** SELECTED EXCERPT follows **

Yeah, neither assumption makes much sense. Seeding should be a separate func, and range random should take two args. Just for some reason seed is the first thing that comes to mind.

But now I see this page has editable code and whatever language it's in does have random(x) taking one arg. So fair enough.


It’s in Processing. Its random function can take one arg (the max) or two args (the range). So what you suggested would be possible.


Yep, just about what one would expect from randomly cutting the top of your uniform distribution off multiple times!

What's interesting is the transforms used to sample in some new space from e.g. uniform random inputs. For instance, disks [1] or hemispheres [2] or an arbitrary density function [3]. Common stuff in light transport simulation, and easy to get wrong.

[1]: https://stats.stackexchange.com/questions/481543/generating-...

[2]: https://alexanderameye.github.io/notes/sampling-the-hemisphe...

[3]: https://en.wikipedia.org/wiki/Inverse_transform_sampling


This would be way clearer as a Cartesian plot with the output of random as X, and sample number as Y.


I think there is a link with curse of dimensionality here.

As you add more randoms, most of the points lie close to the surface.

This is also the case in high dimensional spheres: most of volume lie near the surface of the hyper sphere.


This was my immediate thought as well! Can someone more mathematical say if this is an unreasonable thought?

** End of SELECTED EXCERPT **

§ **ASSIGNED TASK A**
In the comment thread, what language is the page's editable code written in?
§ **ASSIGNED TASK B**
Can you give again, word for word, the part of the comment thread that opens with the words containing "Yep, just about" and closes with "number as Y."?
§ **ASSIGNED TASK C**
What examples does the comment thread give of the new spaces or targets that transforms sample from uniform random inputs?

** DATA PROVIDED follows **

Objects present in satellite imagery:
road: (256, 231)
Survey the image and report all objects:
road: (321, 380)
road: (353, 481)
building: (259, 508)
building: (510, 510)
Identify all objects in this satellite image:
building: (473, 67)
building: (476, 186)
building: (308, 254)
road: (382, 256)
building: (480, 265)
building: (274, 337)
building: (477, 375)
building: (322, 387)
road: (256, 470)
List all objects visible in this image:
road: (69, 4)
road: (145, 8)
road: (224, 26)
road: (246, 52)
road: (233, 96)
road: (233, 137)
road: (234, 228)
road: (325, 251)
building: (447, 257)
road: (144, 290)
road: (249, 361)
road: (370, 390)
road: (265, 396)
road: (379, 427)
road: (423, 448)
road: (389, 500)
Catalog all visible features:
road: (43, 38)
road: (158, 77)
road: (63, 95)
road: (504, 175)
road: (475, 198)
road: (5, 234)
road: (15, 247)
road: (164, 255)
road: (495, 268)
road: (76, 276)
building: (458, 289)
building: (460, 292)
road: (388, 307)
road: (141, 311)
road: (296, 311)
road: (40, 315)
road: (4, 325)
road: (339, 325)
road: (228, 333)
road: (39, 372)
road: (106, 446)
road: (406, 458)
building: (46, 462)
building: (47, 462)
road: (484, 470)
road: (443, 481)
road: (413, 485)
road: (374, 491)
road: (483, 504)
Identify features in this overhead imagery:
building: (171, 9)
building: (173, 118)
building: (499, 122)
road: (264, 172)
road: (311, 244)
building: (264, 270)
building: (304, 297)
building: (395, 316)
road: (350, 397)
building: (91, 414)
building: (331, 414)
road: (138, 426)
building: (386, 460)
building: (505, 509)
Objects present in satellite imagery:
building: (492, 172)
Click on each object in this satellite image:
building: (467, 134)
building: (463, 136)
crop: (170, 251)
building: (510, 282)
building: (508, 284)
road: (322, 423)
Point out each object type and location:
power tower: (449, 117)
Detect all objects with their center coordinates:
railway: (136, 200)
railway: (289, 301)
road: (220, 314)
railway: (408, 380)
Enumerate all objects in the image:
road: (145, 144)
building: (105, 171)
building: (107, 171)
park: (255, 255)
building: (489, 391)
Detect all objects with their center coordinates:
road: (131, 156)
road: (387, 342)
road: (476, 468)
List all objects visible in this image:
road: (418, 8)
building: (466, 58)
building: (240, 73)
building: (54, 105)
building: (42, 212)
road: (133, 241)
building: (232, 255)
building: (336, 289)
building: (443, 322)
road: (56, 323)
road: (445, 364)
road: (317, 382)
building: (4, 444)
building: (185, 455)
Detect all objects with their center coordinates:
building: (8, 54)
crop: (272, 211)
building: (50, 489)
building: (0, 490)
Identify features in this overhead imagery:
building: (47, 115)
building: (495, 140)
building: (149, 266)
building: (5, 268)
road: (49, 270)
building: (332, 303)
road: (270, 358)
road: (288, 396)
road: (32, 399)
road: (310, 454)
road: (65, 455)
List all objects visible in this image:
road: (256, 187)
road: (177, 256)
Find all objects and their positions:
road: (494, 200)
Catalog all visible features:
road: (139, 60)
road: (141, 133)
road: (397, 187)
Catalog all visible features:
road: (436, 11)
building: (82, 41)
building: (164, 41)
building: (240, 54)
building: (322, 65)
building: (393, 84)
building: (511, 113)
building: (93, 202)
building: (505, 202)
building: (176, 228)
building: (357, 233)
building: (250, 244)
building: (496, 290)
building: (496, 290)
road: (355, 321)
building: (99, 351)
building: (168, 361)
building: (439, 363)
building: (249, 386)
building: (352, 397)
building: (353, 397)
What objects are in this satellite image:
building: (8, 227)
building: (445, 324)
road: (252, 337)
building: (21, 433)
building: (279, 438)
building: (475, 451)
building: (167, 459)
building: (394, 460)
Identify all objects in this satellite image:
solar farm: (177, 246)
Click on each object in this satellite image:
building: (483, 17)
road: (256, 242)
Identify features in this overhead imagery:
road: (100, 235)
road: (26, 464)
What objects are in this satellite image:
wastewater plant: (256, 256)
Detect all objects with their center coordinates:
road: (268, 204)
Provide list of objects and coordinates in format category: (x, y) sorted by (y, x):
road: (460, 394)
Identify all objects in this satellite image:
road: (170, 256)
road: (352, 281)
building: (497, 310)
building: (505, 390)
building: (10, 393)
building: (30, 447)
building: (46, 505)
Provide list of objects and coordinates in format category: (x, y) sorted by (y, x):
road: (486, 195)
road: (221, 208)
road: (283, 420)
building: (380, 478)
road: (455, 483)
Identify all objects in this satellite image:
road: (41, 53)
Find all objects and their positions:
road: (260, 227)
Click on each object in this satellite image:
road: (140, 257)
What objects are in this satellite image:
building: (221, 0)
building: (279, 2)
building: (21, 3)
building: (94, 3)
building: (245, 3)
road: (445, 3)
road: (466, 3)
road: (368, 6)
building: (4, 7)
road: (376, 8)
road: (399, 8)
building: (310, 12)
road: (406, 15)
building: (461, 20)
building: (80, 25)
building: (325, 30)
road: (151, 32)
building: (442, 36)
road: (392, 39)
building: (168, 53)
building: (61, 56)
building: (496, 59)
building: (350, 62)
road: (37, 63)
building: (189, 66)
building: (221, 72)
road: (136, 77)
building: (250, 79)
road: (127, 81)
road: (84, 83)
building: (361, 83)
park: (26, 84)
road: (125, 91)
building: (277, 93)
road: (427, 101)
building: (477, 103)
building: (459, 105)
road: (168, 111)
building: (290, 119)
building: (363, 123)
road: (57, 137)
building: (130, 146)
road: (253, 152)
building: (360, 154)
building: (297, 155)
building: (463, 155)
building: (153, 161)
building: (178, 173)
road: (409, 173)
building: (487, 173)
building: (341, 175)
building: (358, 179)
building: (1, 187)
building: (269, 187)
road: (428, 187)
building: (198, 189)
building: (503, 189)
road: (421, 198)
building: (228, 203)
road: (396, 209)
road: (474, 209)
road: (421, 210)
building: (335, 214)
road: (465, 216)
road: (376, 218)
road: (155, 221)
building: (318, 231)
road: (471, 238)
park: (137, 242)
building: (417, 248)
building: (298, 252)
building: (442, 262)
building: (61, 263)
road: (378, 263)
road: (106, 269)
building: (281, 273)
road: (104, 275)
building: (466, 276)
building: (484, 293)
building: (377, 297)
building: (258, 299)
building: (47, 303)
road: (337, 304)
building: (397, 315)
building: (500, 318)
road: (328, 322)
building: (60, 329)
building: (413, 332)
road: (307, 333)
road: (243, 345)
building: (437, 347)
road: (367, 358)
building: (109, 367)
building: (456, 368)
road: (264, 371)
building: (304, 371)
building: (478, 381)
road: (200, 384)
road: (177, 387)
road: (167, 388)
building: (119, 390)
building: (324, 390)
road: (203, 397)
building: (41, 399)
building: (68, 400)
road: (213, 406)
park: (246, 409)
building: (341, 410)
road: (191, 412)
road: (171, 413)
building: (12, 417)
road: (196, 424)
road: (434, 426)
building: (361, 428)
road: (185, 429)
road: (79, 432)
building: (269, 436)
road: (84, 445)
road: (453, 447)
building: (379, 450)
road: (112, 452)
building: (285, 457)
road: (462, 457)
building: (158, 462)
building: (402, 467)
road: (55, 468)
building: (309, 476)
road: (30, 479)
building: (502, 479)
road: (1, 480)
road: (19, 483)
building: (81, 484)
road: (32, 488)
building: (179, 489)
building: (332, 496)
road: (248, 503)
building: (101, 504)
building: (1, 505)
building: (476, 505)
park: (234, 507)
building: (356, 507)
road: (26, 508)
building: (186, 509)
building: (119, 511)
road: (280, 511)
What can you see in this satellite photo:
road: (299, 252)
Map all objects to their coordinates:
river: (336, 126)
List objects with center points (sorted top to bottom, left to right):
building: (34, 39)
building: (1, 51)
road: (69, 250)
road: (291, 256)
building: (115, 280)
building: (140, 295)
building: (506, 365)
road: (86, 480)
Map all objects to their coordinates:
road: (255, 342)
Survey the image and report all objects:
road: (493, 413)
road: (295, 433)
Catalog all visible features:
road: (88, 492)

** End of DATA PROVIDED **

§ **RESPONSE A**
Processing.

§ **RESPONSE B**
Yep, just about what one would expect from randomly cutting the top of your uniform distribution off multiple times!

What's interesting is the transforms used to sample in some new space from e.g. uniform random inputs. For instance, disks [1] or hemispheres [2] or an arbitrary density function [3]. Common stuff in light transport simulation, and easy to get wrong.

[1]: https://stats.stackexchange.com/questions/481543/generating-...

[2]: https://alexanderameye.github.io/notes/sampling-the-hemisphe...

[3]: https://en.wikipedia.org/wiki/Inverse_transform_sampling


This would be way clearer as a Cartesian plot with the output of random as X, and sample number as Y.

§ **RESPONSE C**
Disks, hemispheres, and an arbitrary density function.